### What you need to do:
Look through the lines below for the word "režima", and copy every line that has it.

________________________

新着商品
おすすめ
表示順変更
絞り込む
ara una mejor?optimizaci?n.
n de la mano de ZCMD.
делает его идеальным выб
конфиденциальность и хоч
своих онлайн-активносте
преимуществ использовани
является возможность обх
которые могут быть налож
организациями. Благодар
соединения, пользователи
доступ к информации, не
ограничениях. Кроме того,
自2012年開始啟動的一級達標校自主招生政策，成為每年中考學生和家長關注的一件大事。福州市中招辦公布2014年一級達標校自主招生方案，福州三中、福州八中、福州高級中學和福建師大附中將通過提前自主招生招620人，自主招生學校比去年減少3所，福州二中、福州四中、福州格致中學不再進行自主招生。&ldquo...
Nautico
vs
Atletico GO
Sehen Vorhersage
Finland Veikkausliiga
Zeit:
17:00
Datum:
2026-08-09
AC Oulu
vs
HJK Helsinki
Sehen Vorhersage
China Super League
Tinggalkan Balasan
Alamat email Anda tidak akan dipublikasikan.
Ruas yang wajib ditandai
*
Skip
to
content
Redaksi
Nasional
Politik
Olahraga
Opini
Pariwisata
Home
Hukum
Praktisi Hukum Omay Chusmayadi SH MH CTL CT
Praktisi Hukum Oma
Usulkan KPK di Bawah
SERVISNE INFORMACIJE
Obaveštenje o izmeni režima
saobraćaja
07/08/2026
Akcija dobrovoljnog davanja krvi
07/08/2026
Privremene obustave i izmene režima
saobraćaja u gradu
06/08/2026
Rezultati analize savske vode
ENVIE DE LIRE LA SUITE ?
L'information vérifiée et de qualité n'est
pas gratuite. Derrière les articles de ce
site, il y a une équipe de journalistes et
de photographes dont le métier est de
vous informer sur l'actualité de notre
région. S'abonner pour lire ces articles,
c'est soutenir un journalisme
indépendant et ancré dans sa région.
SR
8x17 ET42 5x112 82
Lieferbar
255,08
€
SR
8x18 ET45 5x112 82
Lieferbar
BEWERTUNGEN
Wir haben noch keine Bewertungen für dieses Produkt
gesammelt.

________________________

### Answer space:
Obaveštenje o izmeni režima
Privremene obustave i izmene režima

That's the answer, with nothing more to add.